*** Data excerpts ***

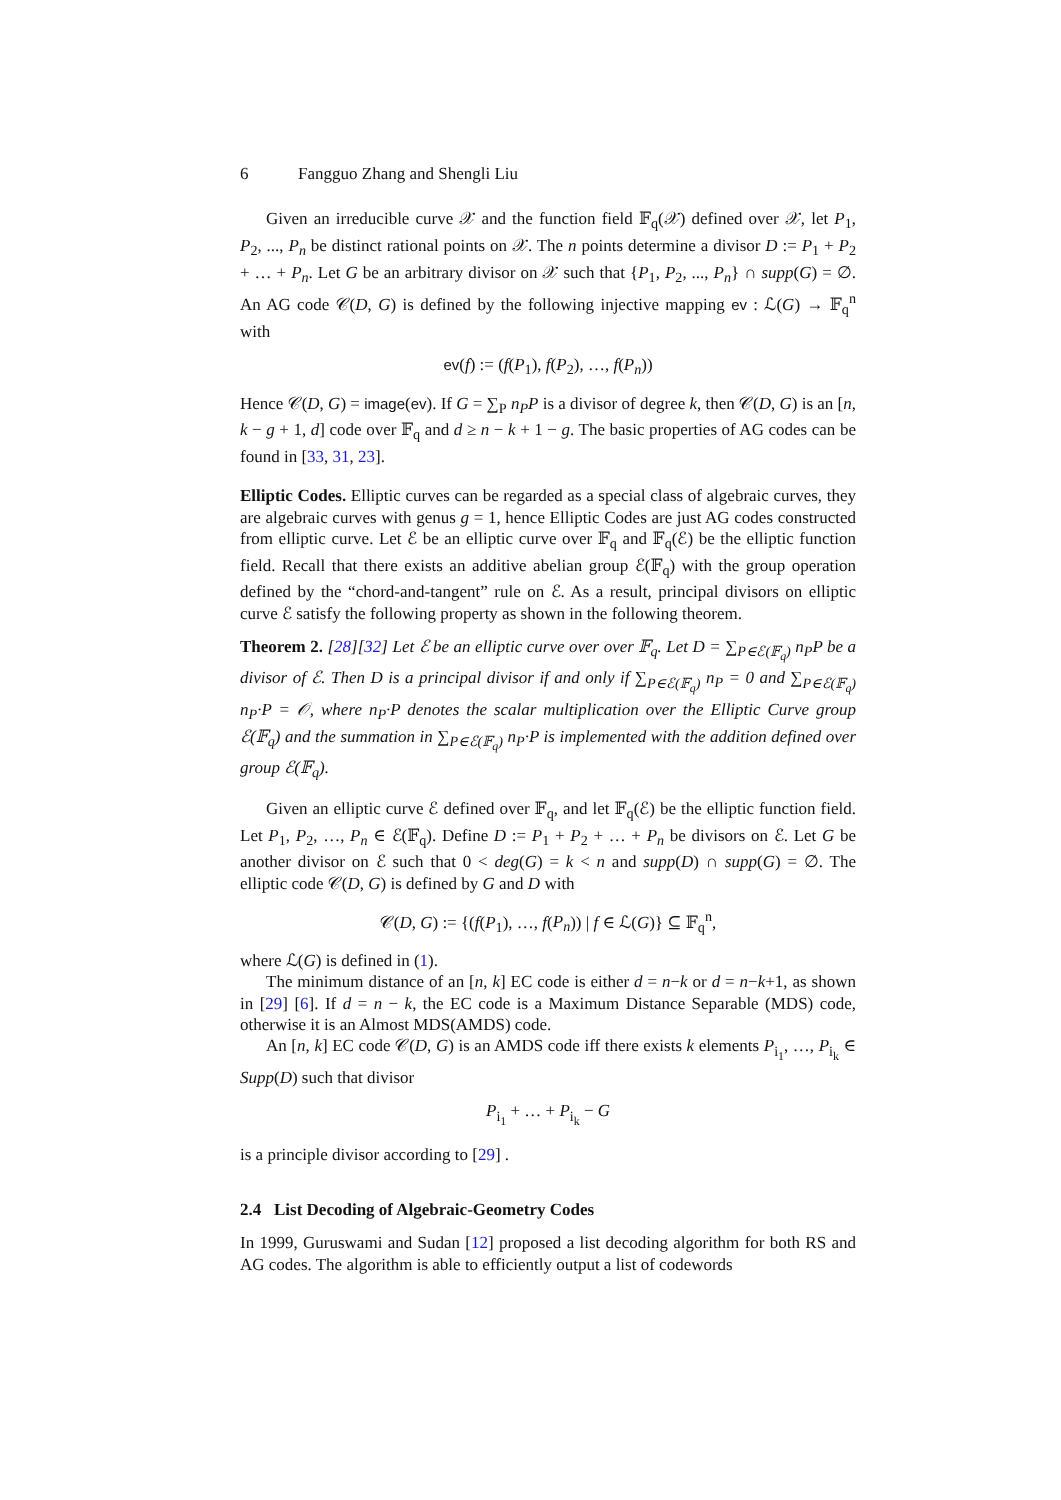6 Fangguo Zhang and Shengli Liu
Given an irreducible curve 𝒳 and the function field 𝔽<sub>q</sub>(𝒳) defined over 𝒳, let P<sub>1</sub>, P<sub>2</sub>, ..., P<sub>n</sub> be distinct rational points on 𝒳. The n points determine a divisor D := P<sub>1</sub> + P<sub>2</sub> + … + P<sub>n</sub>. Let G be an arbitrary divisor on 𝒳 such that {P<sub>1</sub>, P<sub>2</sub>, ..., P<sub>n</sub>} ∩ supp(G) = ∅. An AG code 𝒞(D, G) is defined by the following injective mapping ev : ℒ(G) → 𝔽<sub>q</sub><sup>n</sup> with
ev(f) := (f(P<sub>1</sub>), f(P<sub>2</sub>), …, f(P<sub>n</sub>))
Hence 𝒞(D, G) = image(ev). If G = ∑<sub>P</sub> n<sub>P</sub>P is a divisor of degree k, then 𝒞(D, G) is an [n, k − g + 1, d] code over 𝔽<sub>q</sub> and d ≥ n − k + 1 − g. The basic properties of AG codes can be found in [33, 31, 23].
Elliptic Codes. Elliptic curves can be regarded as a special class of algebraic curves, they are algebraic curves with genus g = 1, hence Elliptic Codes are just AG codes constructed from elliptic curve. Let ℰ be an elliptic curve over 𝔽<sub>q</sub> and 𝔽<sub>q</sub>(ℰ) be the elliptic function field. Recall that there exists an additive abelian group ℰ(𝔽<sub>q</sub>) with the group operation defined by the “chord-and-tangent” rule on ℰ. As a result, principal divisors on elliptic curve ℰ satisfy the following property as shown in the following theorem.
Theorem 2. [28][32] Let ℰ be an elliptic curve over over 𝔽<sub>q</sub>. Let D = ∑<sub>P∈ℰ(𝔽<sub>q</sub>)</sub> n<sub>P</sub>P be a divisor of ℰ. Then D is a principal divisor if and only if ∑<sub>P∈ℰ(𝔽<sub>q</sub>)</sub> n<sub>P</sub> = 0 and ∑<sub>P∈ℰ(𝔽<sub>q</sub>)</sub> n<sub>P</sub>·P = 𝒪, where n<sub>P</sub>·P denotes the scalar multiplication over the Elliptic Curve group ℰ(𝔽<sub>q</sub>) and the summation in ∑<sub>P∈ℰ(𝔽<sub>q</sub>)</sub> n<sub>P</sub>·P is implemented with the addition defined over group ℰ(𝔽<sub>q</sub>).
Given an elliptic curve ℰ defined over 𝔽<sub>q</sub>, and let 𝔽<sub>q</sub>(ℰ) be the elliptic function field. Let P<sub>1</sub>, P<sub>2</sub>, …, P<sub>n</sub> ∈ ℰ(𝔽<sub>q</sub>). Define D := P<sub>1</sub> + P<sub>2</sub> + … + P<sub>n</sub> be divisors on ℰ. Let G be another divisor on ℰ such that 0 < deg(G) = k < n and supp(D) ∩ supp(G) = ∅. The elliptic code 𝒞(D, G) is defined by G and D with
𝒞(D, G) := {(f(P<sub>1</sub>), …, f(P<sub>n</sub>)) | f ∈ ℒ(G)} ⊆ 𝔽<sub>q</sub><sup>n</sup>,
where ℒ(G) is defined in (1).
The minimum distance of an [n, k] EC code is either d = n−k or d = n−k+1, as shown in [29] [6]. If d = n − k, the EC code is a Maximum Distance Separable (MDS) code, otherwise it is an Almost MDS(AMDS) code.
An [n, k] EC code 𝒞(D, G) is an AMDS code iff there exists k elements P<sub>i<sub>1</sub></sub>, …, P<sub>i<sub>k</sub></sub> ∈ Supp(D) such that divisor
P<sub>i<sub>1</sub></sub> + … + P<sub>i<sub>k</sub></sub> − G
is a principle divisor according to [29] .
2.4 List Decoding of Algebraic-Geometry Codes
In 1999, Guruswami and Sudan [12] proposed a list decoding algorithm for both RS and AG codes. The algorithm is able to efficiently output a list of codewords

*** End of Data excerpts ***

**The problem**.
Work out how many lines in the records above hold the string "there", then give only that count.

**Response box**.
2